Embed the SDK using the following code:

  <a class="coinbase-widget"
     id="coinbase_widget"
     data-address="{{ address }}"
     data-amount="{{ amount }}"
     data-code="{{ code }}"
     href="">Buy bitcoin using Coinbase</a>
  <script type='text/javascript' id='coinbase_widget_loader' class='coinbase-widget-async-loader'>
    document.currentScript.src ='';
    (function() {
      function asyncLoad() {
        var s = document.createElement('script');
        s.type = 'text/javascript';
        s.async = true;
        var theUrl = "https://buy.coinbase.com/static/widget.js";
        s.src = theUrl+ (theUrl.indexOf("?") >= 0 ? '&' : '?') + 'ref=' + encodeURIComponent(window.location.href);
        var embedder = document.getElementById('coinbase_widget_loader');
        embedder.parentNode.insertBefore(s, embedder);
      }
      if (window.attachEvent) {
        window.attachEvent('onload', asyncLoad);
      } else {
        window.addEventListener('load', asyncLoad, false);
      }
    })();
  </script>

You can direct users to the buy page by passing the parameters as get params.

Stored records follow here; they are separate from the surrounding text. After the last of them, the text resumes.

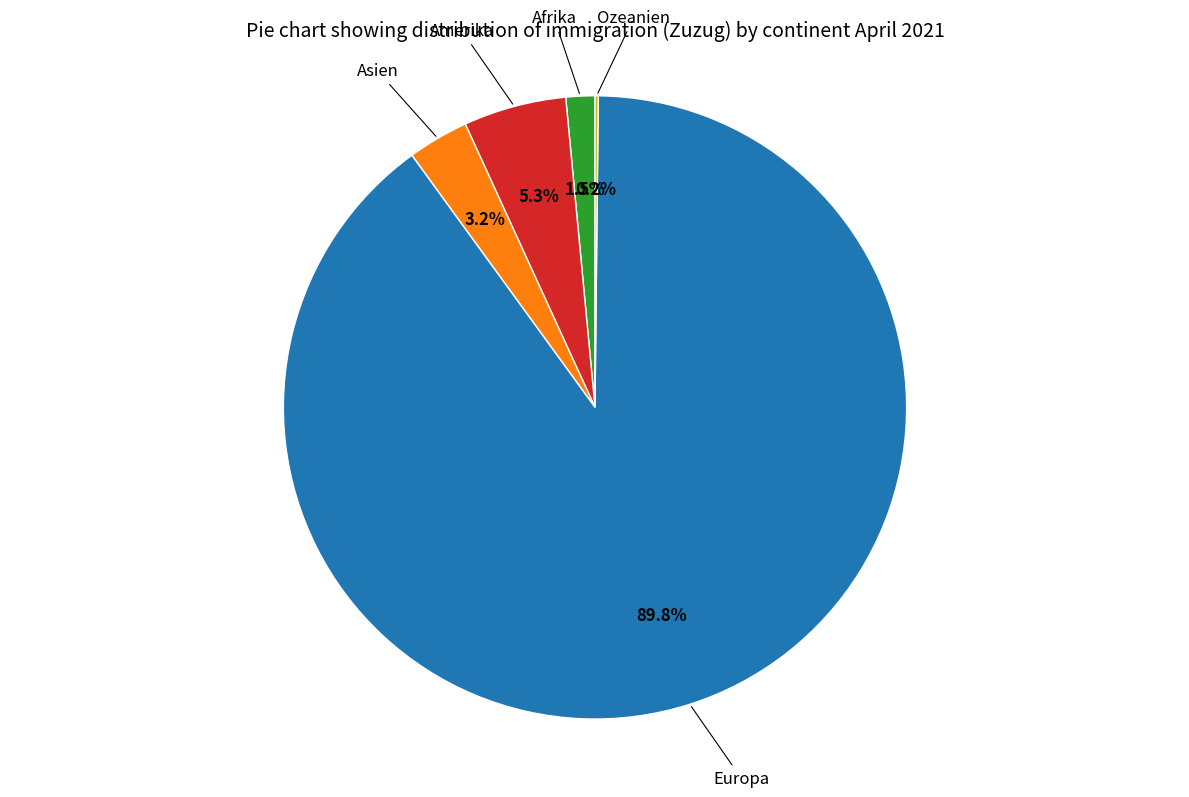

Does any single category account for the majority?

Yes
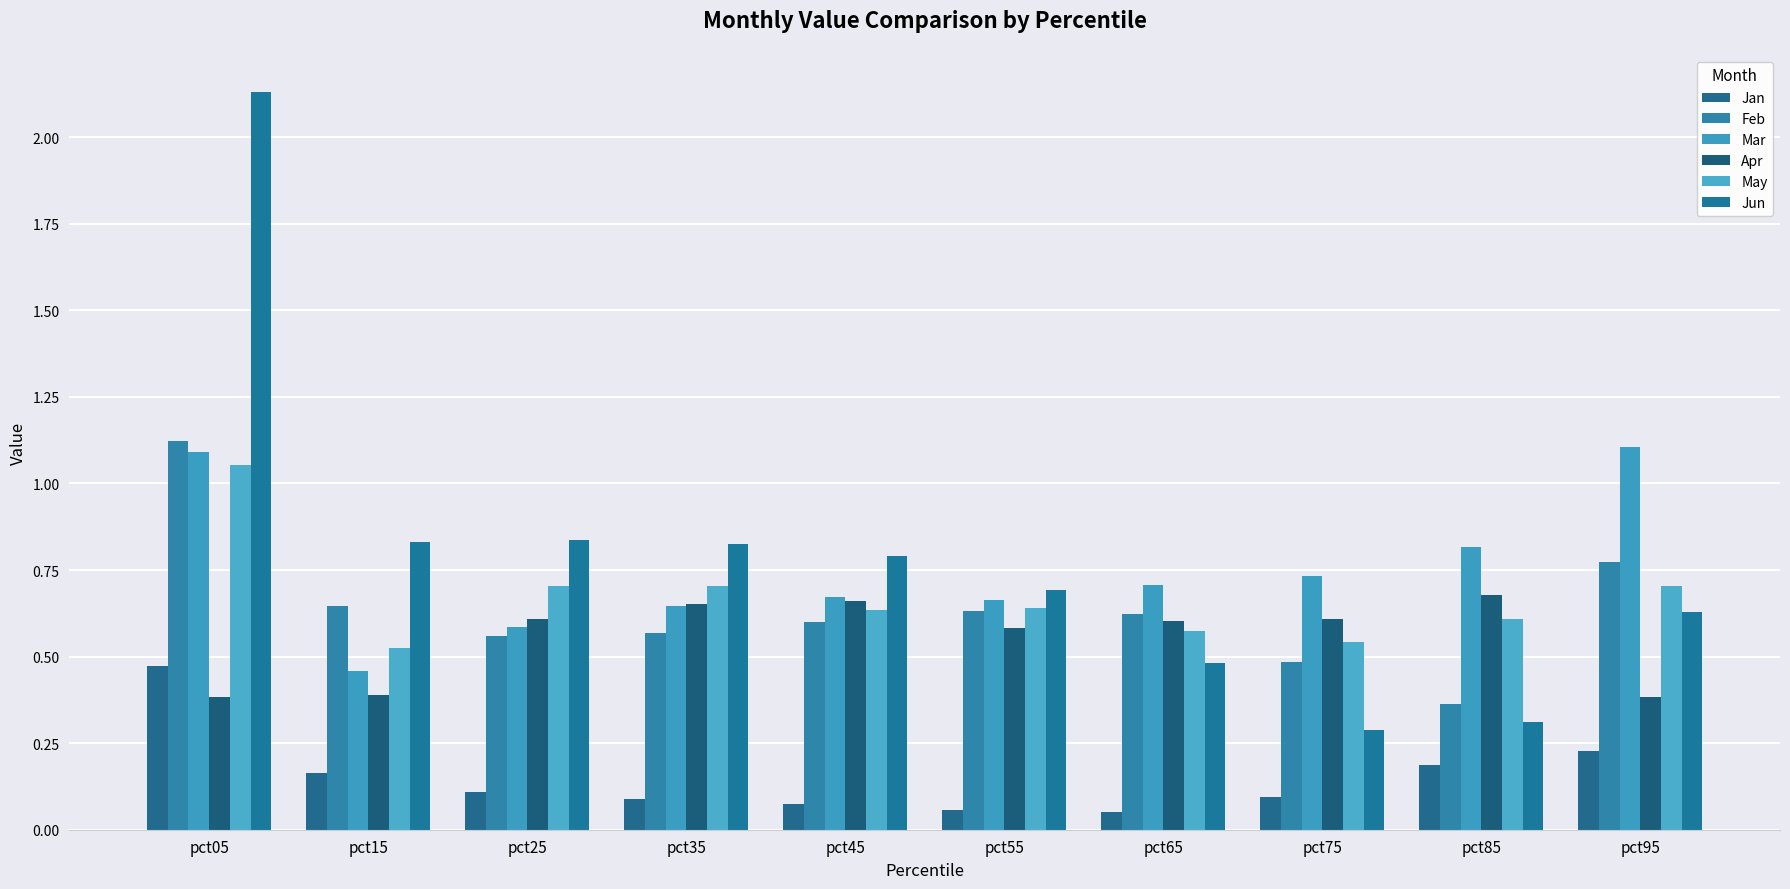

How many bars are there in each group?

6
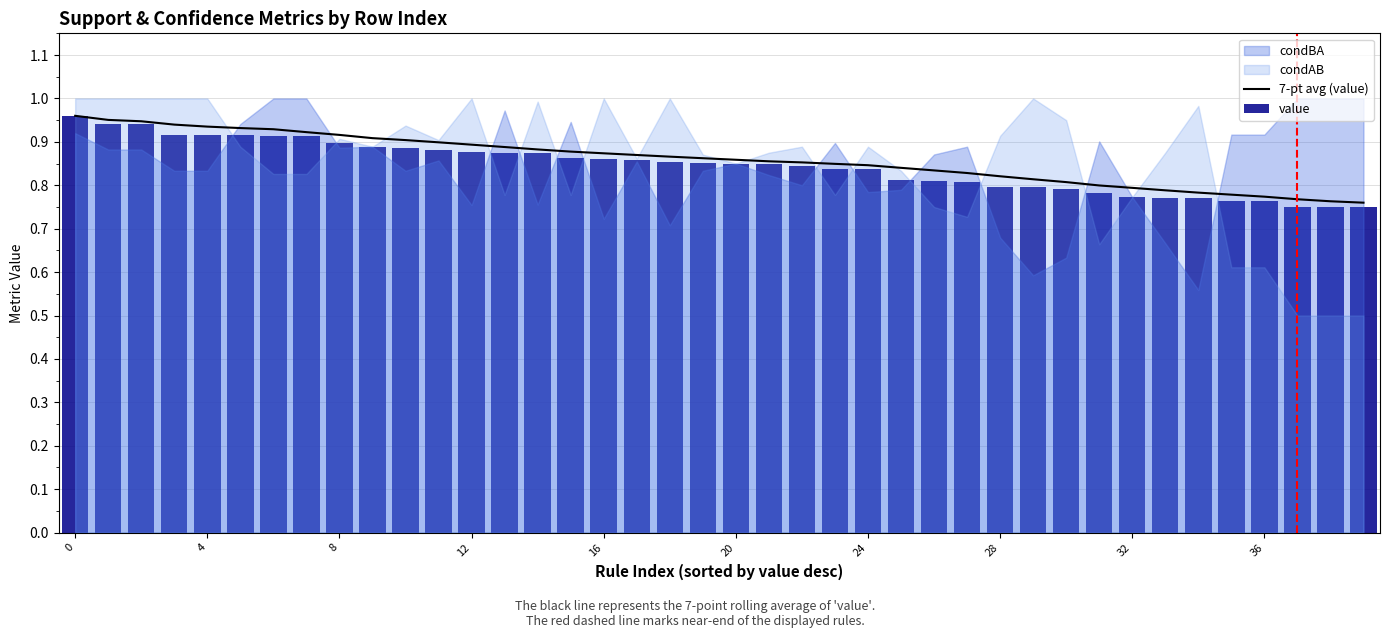

Is it true that 7-pt avg (value) equals 0.8 at 32?

True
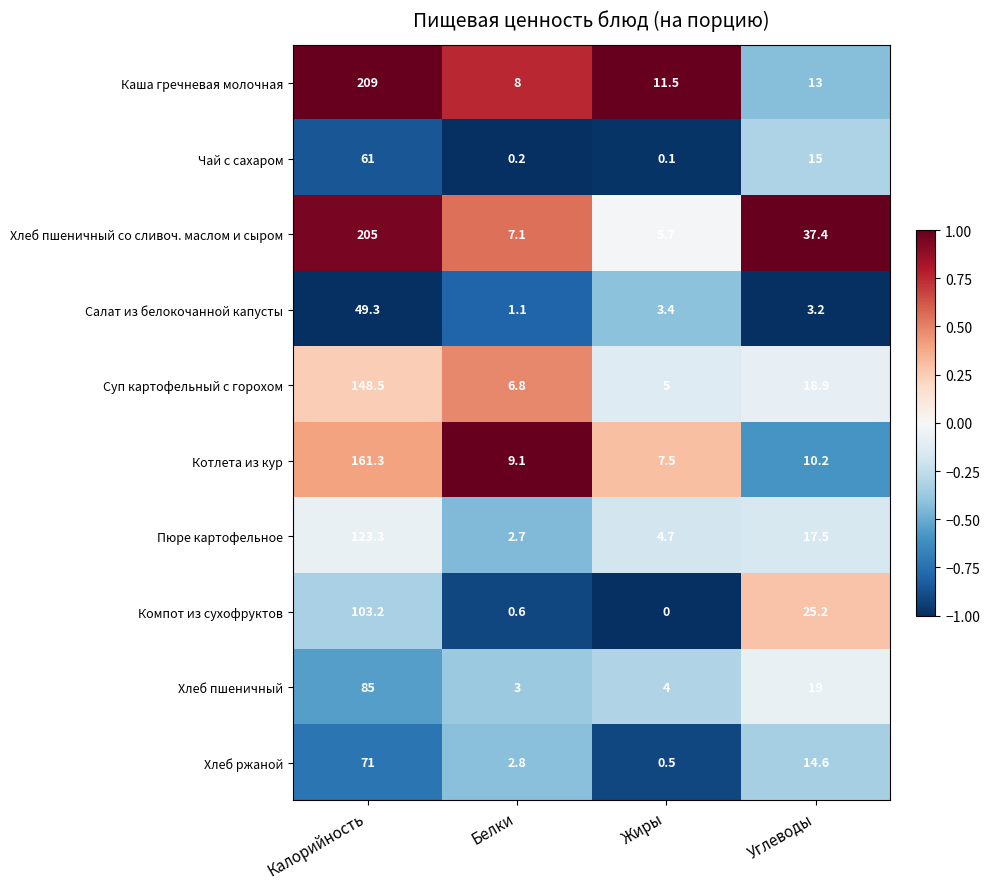

What is the spread (max minus min) of values at Белки?

8.9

Construct the url as follows:

https://buy.coinbase.com?code=9023urn3f8934hg34&address=1JcssT2Cr2xhnfcYscLL1bZPbojg4rUC2X

Post purchase flow

After customer has completed their purchase, or canceled it, they will return to the host application.

When using the Javascript SDK, the widget will use either use Javascript’s postMessage API to dispatch a message to the parent page or redirect the user to redirect URI if it’s defined.

Both postMessage and redirect URI will return the following values:

  • status - Either buy_completed (user purchased bitcoin) or buy_canceled (user canceled buy or unable to purchase for some reason)
  • address - Bitcoin address for the buy
  • state - Same state that was provided when initializing the widget

When implementing postMessage listeners, one should always check their origin domain and eventually wait for blockchain confirmations for the transactions:

function receiveMessage(event) {
  // Only trust Coinbase with messages
  if (event.origin !== "https://buy.coinbase.com")
    return;
  console.log(event.data);
}

Setting up the Buy Widget

If you would like to add the Buy Widget to your app, please let us know by filling out this application form and we will get back to you.

Security

We take security very seriously at Coinbase, and securing our customers’ information and funds is our top priority. The Buy Widget has been designed in collaboration with and reviewed by Coinbase’s internal security team and it’s also part of Coinbase’s public bug bounty program.